Ihre Leute sind Ulrike Aull sehr wichtig und entsprechend würdigt sie auch deren Leistungen. „Mein früherer Geschäftsführer hat dem zu wenig Beachtung geschenkt“, meint sie kritisch, und so werden jetzt regelmäßig Mitarbeiter für Betriebszugehörigkeit oder herausragende Leistungen geehrt. So erhielten jüngst gleich vier Servicetechniker für ihren hohen Ausbildungs- und Wissensstand eine Auszeichnung und die gesamte Firma Wagner gewann den 1. Platz „Service in Deutschland 2014“, der von der Ford Service Organisation vergeben wird.

„Ein Preisgeld gab es dafür und der wird für den Unternehmensausflug eingesetzt“, lacht die Chefin. Die gesamte Firma Wagner fliegt aus nach Köln: Werksführung bei Ford, Altstadtbummel, Übernachtung – und am nächsten Tag geht es zum Drachenfels. „Bis auf drei Mitarbeiter gehen alle mit, und das freut mich sehr“, betont die Chefin.

Die Chefin ist zufrieden

Rund 10.000 Fahrzeugdurchgänge zählt man bei Auto-Wagner pro Jahr. Und darunter sind viele Autos von anspruchsvollen SAP-Mitarbeitern. „Und ich habe pro Halbjahr nur acht Reklamationen, die bei mir auf dem Tisch landen“, so Ulrike Aull. Das sind Beanstandungen, die die Serviceberater nicht mehr selbst regeln können. Und acht auf 5000 Durchgänge im Halbjahr: „Das ist eine super Quote!“

Insgesamt habe das Autohaus sehr loyale Kunden: 70 Prozent aller Neufahrzeuge gehen an Stammkunden.

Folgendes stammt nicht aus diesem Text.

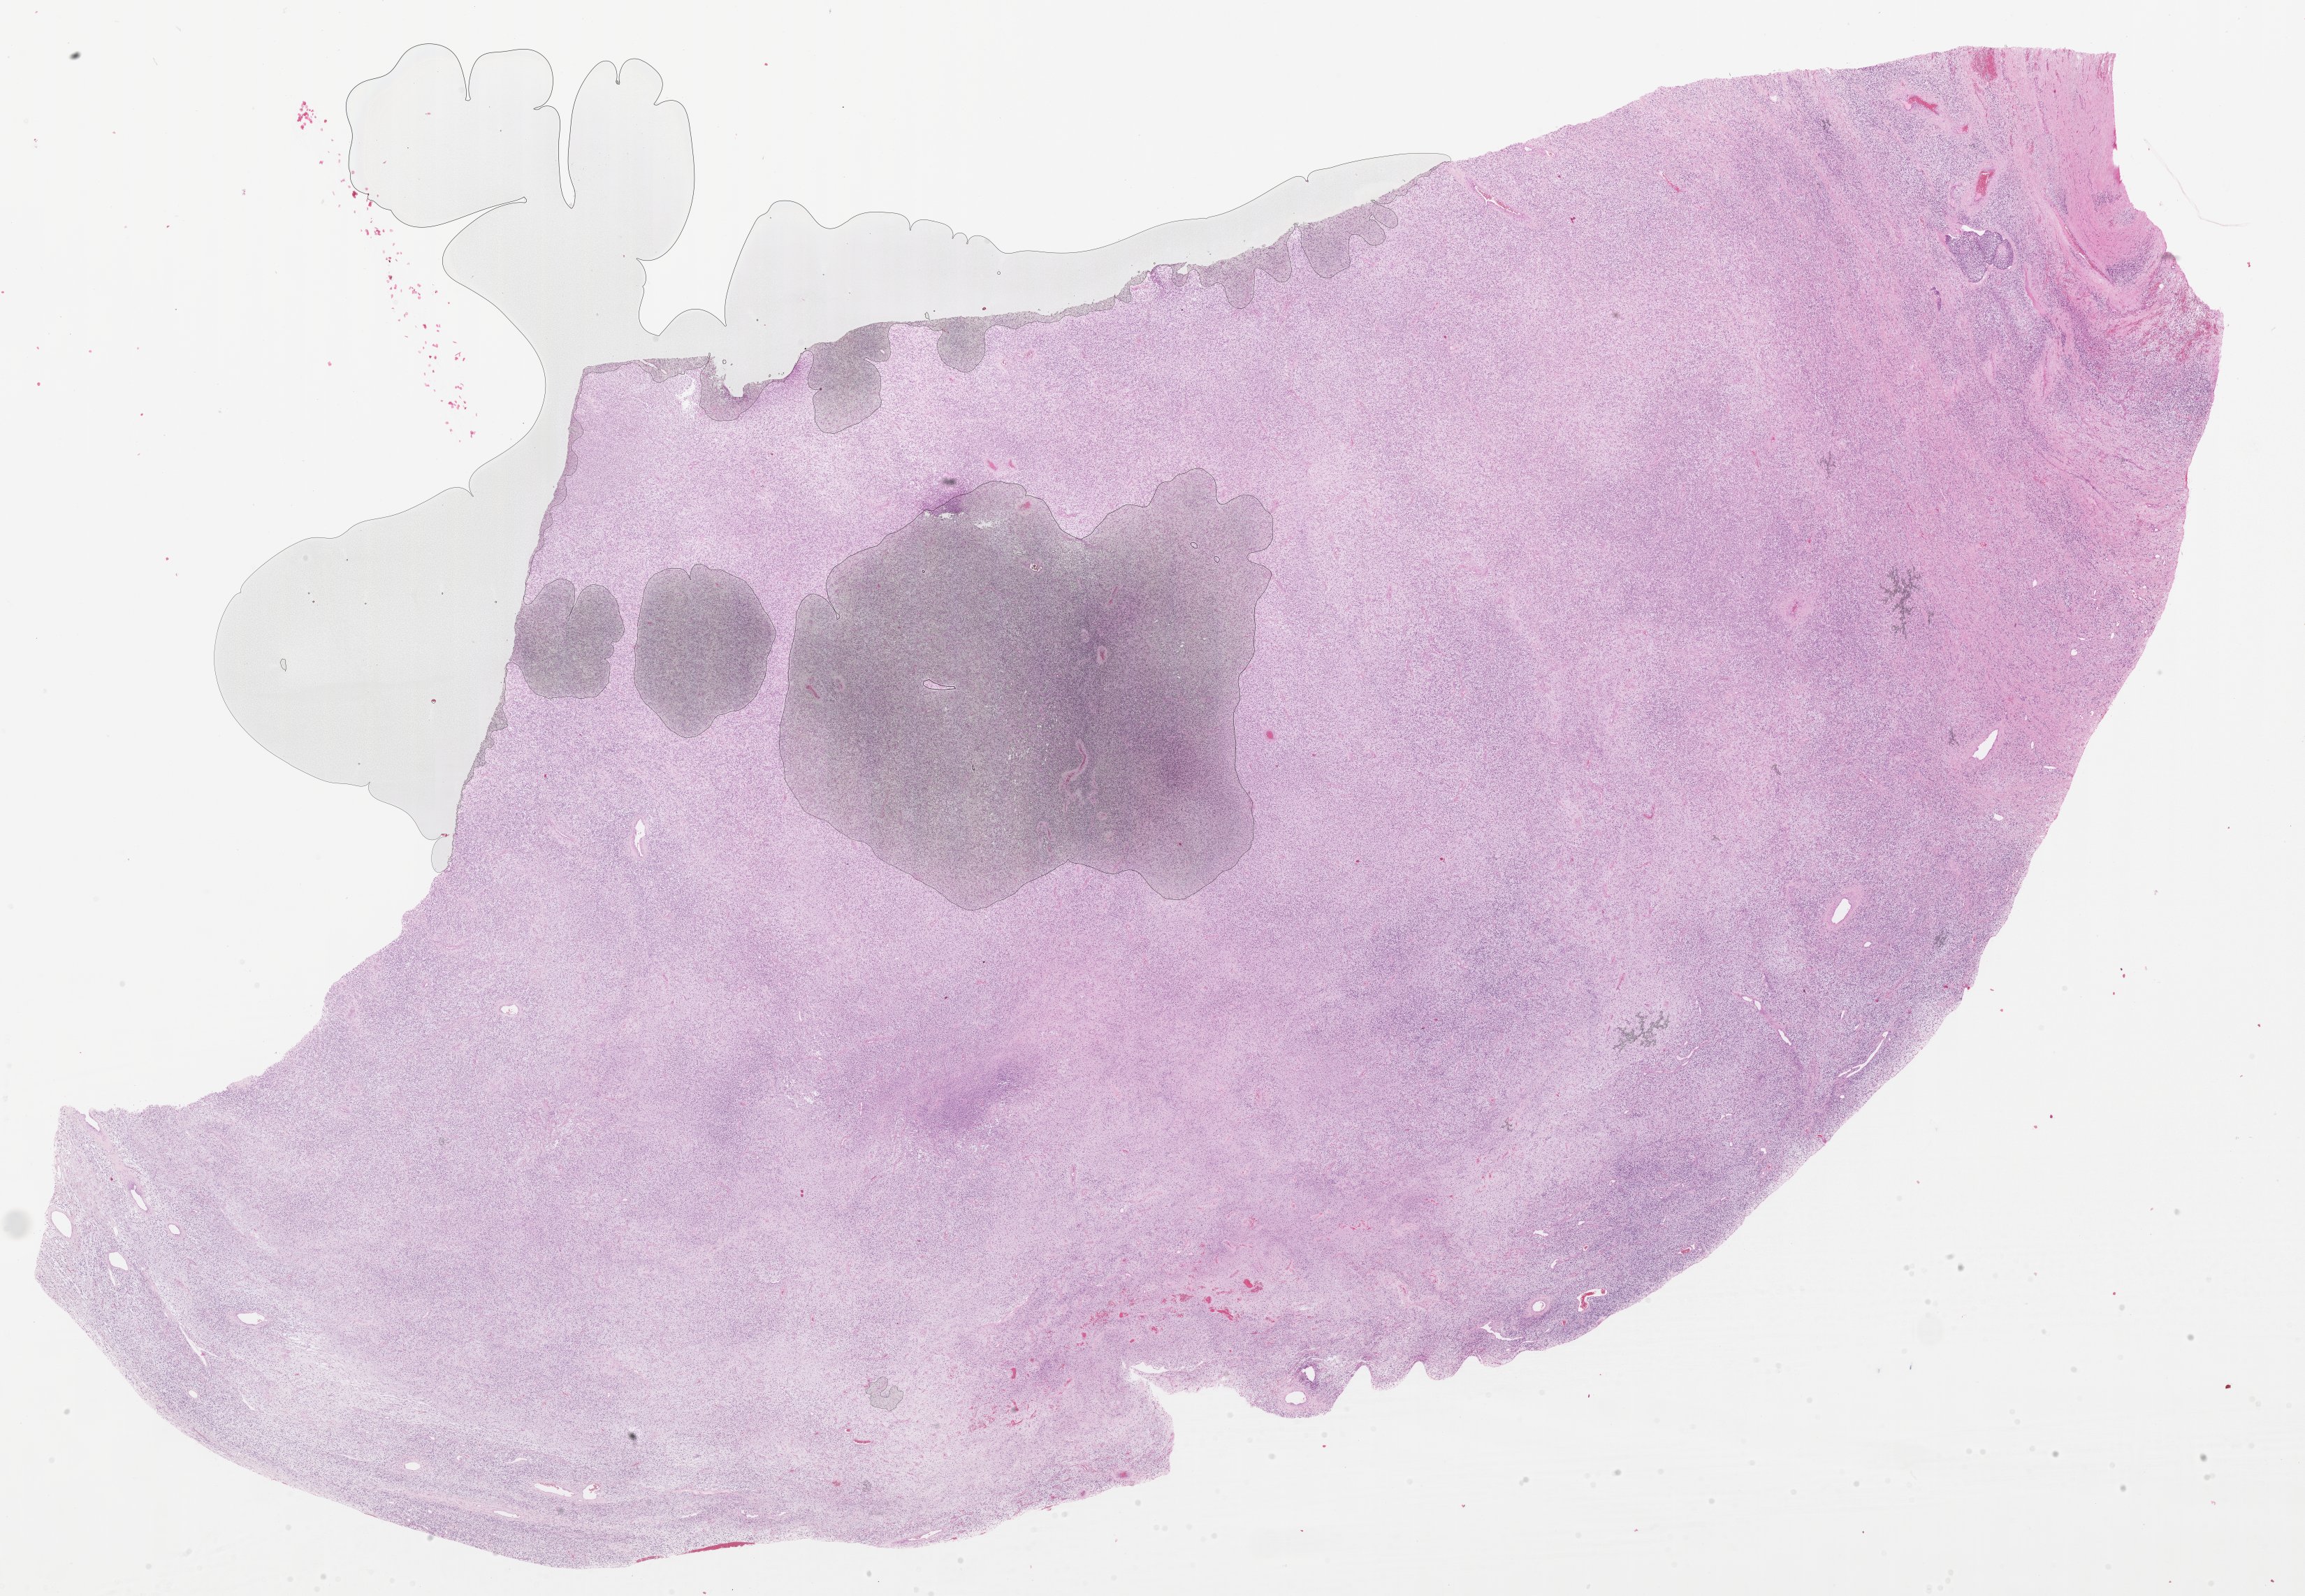
Whole-slide image, H&E stain of tumor tissue — whole scanned area (about 26.7 x 18.5 mm) shown as a low-resolution overview, FFPE section, site: testicle, right. Patient: male, age 14.5 years at diagnosis.
Primary site (case record): testis-Paratestis. Diagnosis: rhabdomyosarcoma; histological classification: embryonal rhabdomyosarcoma. Stage (as recorded): 4.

Und besonders freut sich Ulrike Aull, dass einige Kunden ihr persönlich schreiben und sich für den Service bedanken. „Das tut immer gut“, meint sie, denn meist müsse sie sich ja eher um die „schwierigen Fälle“ kümmern. Lacht: „Und um ehrlich zu sein: Ich stehe auf Lob!“

Auch ihren Mitarbeitern habe sie schon mitgeteilt, dass man auch seine Chefin loben darf. „Das ist nicht verboten“, schmunzelt sie.